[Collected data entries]
--------------------
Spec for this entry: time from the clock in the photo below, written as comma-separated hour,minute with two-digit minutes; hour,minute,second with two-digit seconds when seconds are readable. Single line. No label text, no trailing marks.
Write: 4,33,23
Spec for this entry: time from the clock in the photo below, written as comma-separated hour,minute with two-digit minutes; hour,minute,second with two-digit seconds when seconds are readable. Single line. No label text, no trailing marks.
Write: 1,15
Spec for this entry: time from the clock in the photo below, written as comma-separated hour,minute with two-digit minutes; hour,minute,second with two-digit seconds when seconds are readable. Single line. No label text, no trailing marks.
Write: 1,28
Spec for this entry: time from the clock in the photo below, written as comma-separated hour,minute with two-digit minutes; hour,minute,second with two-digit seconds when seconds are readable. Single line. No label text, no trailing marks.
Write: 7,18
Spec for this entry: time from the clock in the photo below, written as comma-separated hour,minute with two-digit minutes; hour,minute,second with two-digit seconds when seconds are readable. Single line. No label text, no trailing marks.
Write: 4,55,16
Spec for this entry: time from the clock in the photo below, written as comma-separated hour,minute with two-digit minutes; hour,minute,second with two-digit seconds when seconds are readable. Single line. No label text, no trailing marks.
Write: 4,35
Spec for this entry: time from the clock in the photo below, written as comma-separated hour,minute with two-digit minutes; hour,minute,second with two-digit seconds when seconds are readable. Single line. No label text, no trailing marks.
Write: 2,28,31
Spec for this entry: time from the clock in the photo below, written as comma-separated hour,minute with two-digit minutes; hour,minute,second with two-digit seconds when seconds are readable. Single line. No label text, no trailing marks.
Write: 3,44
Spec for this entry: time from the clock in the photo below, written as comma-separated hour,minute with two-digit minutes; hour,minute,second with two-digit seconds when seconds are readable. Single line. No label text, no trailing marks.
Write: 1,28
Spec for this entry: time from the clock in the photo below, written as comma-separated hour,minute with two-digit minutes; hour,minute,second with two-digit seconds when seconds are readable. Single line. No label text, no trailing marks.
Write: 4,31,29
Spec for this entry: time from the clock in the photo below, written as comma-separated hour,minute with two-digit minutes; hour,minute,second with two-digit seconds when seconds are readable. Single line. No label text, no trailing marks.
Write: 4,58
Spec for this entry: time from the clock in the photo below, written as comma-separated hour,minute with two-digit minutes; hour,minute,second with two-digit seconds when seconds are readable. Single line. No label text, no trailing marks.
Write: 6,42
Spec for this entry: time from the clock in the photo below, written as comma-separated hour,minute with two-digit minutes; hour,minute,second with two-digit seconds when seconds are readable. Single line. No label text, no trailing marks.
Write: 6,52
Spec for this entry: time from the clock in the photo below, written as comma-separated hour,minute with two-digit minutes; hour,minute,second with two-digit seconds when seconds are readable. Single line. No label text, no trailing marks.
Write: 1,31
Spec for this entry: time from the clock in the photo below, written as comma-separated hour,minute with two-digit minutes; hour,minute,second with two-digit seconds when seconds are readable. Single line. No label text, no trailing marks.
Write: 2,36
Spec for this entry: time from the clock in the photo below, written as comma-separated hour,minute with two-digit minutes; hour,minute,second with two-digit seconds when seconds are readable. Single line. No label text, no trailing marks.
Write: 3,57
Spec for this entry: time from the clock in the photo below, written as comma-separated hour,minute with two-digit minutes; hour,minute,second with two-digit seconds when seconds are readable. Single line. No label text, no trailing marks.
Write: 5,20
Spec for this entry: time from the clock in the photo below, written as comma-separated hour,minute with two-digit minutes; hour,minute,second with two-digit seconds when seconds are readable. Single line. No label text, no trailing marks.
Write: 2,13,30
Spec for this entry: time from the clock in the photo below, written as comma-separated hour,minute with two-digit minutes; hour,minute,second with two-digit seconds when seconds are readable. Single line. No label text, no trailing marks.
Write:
--------------------
PROBLEM REQUIREMENTS: Please revise the records so that every "Single line" reads "One line only", leaving everything else unchanged.

EXERCISE SOLUTION:
Spec for this entry: time from the clock in the photo below, written as comma-separated hour,minute with two-digit minutes; hour,minute,second with two-digit seconds when seconds are readable. One line only. No label text, no trailing marks.
Write: 4,33,23
Spec for this entry: time from the clock in the photo below, written as comma-separated hour,minute with two-digit minutes; hour,minute,second with two-digit seconds when seconds are readable. One line only. No label text, no trailing marks.
Write: 1,15
Spec for this entry: time from the clock in the photo below, written as comma-separated hour,minute with two-digit minutes; hour,minute,second with two-digit seconds when seconds are readable. One line only. No label text, no trailing marks.
Write: 1,28
Spec for this entry: time from the clock in the photo below, written as comma-separated hour,minute with two-digit minutes; hour,minute,second with two-digit seconds when seconds are readable. One line only. No label text, no trailing marks.
Write: 7,18
Spec for this entry: time from the clock in the photo below, written as comma-separated hour,minute with two-digit minutes; hour,minute,second with two-digit seconds when seconds are readable. One line only. No label text, no trailing marks.
Write: 4,55,16
Spec for this entry: time from the clock in the photo below, written as comma-separated hour,minute with two-digit minutes; hour,minute,second with two-digit seconds when seconds are readable. One line only. No label text, no trailing marks.
Write: 4,35
Spec for this entry: time from the clock in the photo below, written as comma-separated hour,minute with two-digit minutes; hour,minute,second with two-digit seconds when seconds are readable. One line only. No label text, no trailing marks.
Write: 2,28,31
Spec for this entry: time from the clock in the photo below, written as comma-separated hour,minute with two-digit minutes; hour,minute,second with two-digit seconds when seconds are readable. One line only. No label text, no trailing marks.
Write: 3,44
Spec for this entry: time from the clock in the photo below, written as comma-separated hour,minute with two-digit minutes; hour,minute,second with two-digit seconds when seconds are readable. One line only. No label text, no trailing marks.
Write: 1,28
Spec for this entry: time from the clock in the photo below, written as comma-separated hour,minute with two-digit minutes; hour,minute,second with two-digit seconds when seconds are readable. One line only. No label text, no trailing marks.
Write: 4,31,29
Spec for this entry: time from the clock in the photo below, written as comma-separated hour,minute with two-digit minutes; hour,minute,second with two-digit seconds when seconds are readable. One line only. No label text, no trailing marks.
Write: 4,58
Spec for this entry: time from the clock in the photo below, written as comma-separated hour,minute with two-digit minutes; hour,minute,second with two-digit seconds when seconds are readable. One line only. No label text, no trailing marks.
Write: 6,42
Spec for this entry: time from the clock in the photo below, written as comma-separated hour,minute with two-digit minutes; hour,minute,second with two-digit seconds when seconds are readable. One line only. No label text, no trailing marks.
Write: 6,52
Spec for this entry: time from the clock in the photo below, written as comma-separated hour,minute with two-digit minutes; hour,minute,second with two-digit seconds when seconds are readable. One line only. No label text, no trailing marks.
Write: 1,31
Spec for this entry: time from the clock in the photo below, written as comma-separated hour,minute with two-digit minutes; hour,minute,second with two-digit seconds when seconds are readable. One line only. No label text, no trailing marks.
Write: 2,36
Spec for this entry: time from the clock in the photo below, written as comma-separated hour,minute with two-digit minutes; hour,minute,second with two-digit seconds when seconds are readable. One line only. No label text, no trailing marks.
Write: 3,57
Spec for this entry: time from the clock in the photo below, written as comma-separated hour,minute with two-digit minutes; hour,minute,second with two-digit seconds when seconds are readable. One line only. No label text, no trailing marks.
Write: 5,20
Spec for this entry: time from the clock in the photo below, written as comma-separated hour,minute with two-digit minutes; hour,minute,second with two-digit seconds when seconds are readable. One line only. No label text, no trailing marks.
Write: 2,13,30
Spec for this entry: time from the clock in the photo below, written as comma-separated hour,minute with two-digit minutes; hour,minute,second with two-digit seconds when seconds are readable. One line only. No label text, no trailing marks.
Write:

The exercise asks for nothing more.